_Work task:_
Reproduce, line for line and without alteration, the lines in the entries below that run from the line containing "Florida voters may" through the line containing "government. As Floridians", inclusive.

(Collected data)
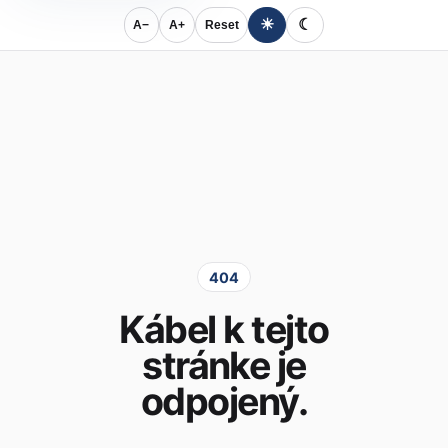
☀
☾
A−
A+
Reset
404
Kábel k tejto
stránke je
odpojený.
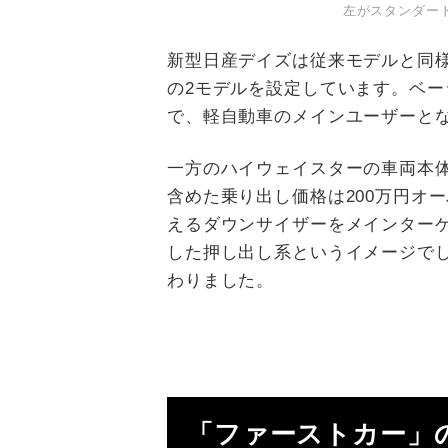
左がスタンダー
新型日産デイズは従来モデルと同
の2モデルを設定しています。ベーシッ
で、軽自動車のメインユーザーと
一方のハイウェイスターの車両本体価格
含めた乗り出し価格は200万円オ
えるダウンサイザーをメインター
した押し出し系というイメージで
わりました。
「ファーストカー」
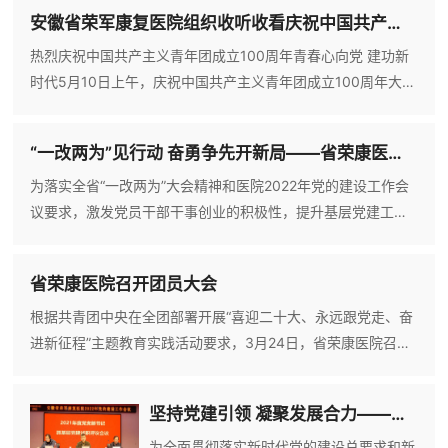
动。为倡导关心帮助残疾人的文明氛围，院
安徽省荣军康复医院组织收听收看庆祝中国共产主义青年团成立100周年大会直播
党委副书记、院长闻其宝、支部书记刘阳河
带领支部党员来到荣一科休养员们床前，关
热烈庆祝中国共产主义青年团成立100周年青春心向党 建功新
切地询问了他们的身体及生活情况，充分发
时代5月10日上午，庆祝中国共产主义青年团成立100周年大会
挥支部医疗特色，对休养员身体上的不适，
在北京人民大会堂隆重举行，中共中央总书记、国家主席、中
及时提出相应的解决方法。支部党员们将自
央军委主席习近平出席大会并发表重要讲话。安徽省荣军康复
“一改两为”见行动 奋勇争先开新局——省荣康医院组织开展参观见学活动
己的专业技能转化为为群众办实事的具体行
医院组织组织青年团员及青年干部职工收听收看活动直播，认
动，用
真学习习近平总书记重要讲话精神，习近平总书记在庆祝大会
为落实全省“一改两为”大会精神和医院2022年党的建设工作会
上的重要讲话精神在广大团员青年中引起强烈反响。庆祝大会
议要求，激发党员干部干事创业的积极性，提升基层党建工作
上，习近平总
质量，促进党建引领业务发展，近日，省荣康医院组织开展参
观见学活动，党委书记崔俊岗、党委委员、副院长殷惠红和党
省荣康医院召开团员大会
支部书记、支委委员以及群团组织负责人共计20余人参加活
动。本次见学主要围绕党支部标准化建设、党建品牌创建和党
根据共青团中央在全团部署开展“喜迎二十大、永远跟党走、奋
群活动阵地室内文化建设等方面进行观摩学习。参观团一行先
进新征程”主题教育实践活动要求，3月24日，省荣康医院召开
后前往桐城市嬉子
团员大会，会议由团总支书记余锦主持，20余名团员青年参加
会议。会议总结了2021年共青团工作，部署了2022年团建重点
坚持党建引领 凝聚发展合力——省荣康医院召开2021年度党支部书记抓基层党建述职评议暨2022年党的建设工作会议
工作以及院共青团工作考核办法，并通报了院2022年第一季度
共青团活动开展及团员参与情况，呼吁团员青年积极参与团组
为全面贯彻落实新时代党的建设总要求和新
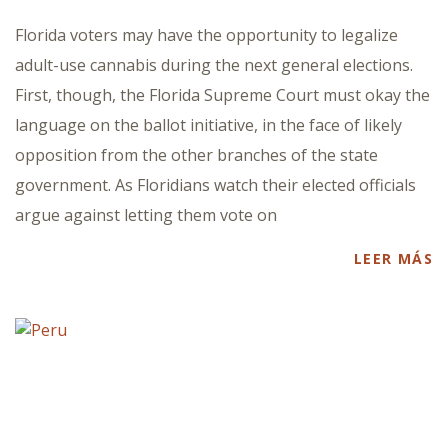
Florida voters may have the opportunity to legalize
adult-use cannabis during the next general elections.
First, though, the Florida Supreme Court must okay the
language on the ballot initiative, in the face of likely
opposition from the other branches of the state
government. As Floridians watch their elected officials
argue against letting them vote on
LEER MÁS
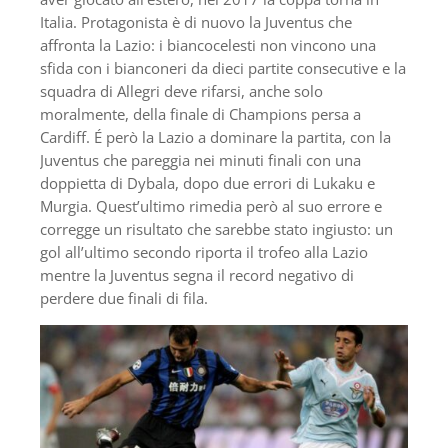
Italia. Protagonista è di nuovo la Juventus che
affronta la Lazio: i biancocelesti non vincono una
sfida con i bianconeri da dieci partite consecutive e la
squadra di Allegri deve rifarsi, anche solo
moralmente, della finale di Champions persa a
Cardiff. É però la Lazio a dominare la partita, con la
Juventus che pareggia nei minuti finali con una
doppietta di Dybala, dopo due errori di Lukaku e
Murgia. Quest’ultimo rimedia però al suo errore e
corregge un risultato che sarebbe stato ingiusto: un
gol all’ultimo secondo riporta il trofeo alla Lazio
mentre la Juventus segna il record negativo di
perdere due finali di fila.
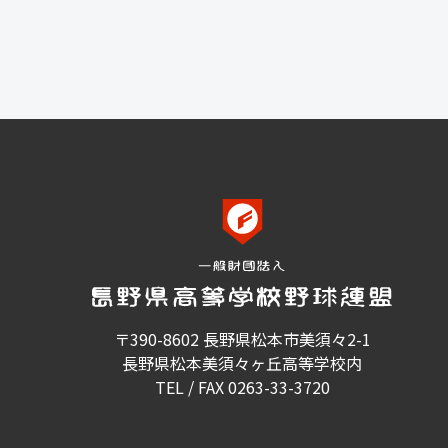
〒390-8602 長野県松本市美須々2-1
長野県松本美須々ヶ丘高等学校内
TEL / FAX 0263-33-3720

...

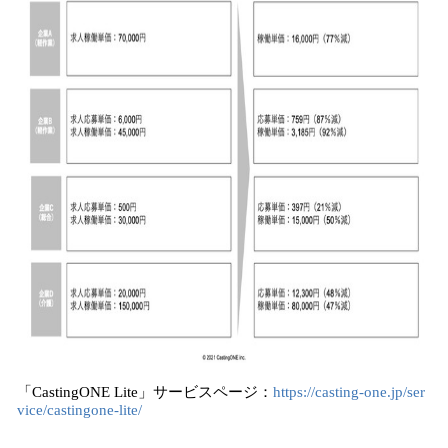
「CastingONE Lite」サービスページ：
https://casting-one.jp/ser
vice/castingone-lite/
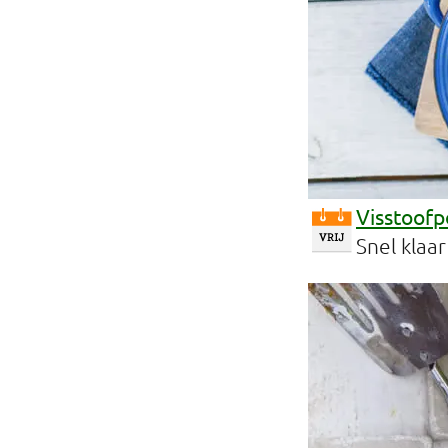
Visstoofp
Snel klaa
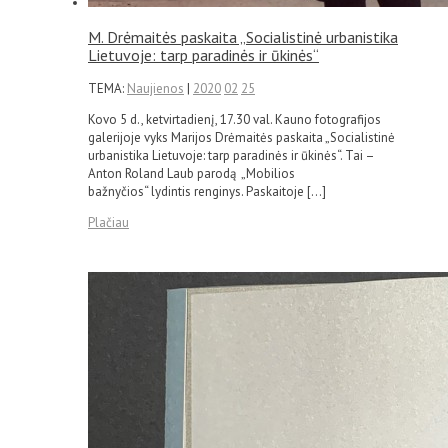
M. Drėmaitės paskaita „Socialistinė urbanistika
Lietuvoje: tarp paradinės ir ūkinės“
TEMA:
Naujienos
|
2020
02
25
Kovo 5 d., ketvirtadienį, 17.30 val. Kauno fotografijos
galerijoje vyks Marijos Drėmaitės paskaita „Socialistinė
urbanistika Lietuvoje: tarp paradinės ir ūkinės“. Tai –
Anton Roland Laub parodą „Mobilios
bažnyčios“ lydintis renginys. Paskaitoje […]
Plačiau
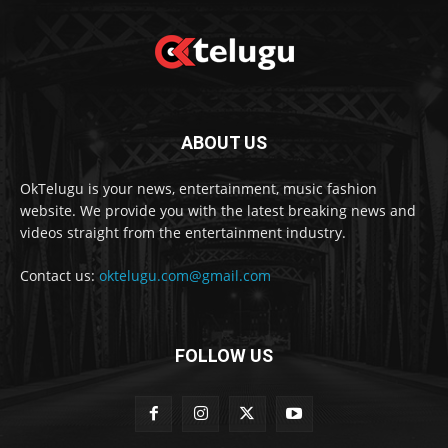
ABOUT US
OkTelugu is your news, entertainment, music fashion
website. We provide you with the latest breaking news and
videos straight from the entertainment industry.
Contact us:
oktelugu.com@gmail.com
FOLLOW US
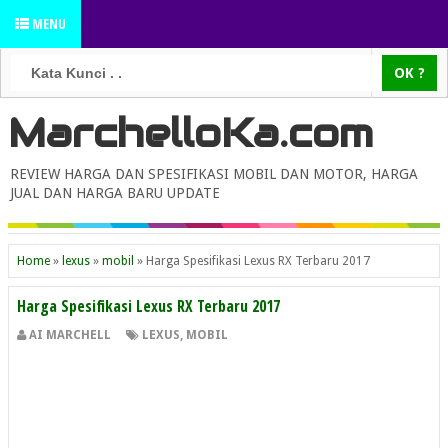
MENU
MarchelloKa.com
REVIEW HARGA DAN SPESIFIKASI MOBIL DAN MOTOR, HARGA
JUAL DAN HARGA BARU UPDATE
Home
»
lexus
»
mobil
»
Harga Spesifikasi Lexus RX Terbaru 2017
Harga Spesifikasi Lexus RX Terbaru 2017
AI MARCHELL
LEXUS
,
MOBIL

...

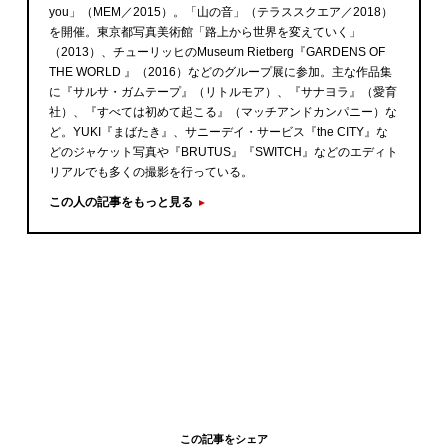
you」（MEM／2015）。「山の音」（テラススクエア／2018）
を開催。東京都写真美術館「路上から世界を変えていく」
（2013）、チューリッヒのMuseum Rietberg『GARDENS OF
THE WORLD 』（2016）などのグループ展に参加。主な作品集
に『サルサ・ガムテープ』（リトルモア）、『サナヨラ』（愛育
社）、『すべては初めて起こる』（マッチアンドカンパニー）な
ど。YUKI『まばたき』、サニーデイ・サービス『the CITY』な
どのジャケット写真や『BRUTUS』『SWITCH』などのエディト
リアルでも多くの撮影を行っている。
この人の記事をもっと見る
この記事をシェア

_Your solution:_
Florida voters may have the opportunity to legalize
adult-use cannabis during the next general elections.
First, though, the Florida Supreme Court must okay the
language on the ballot initiative, in the face of likely
opposition from the other branches of the state
government. As Floridians watch their elected officials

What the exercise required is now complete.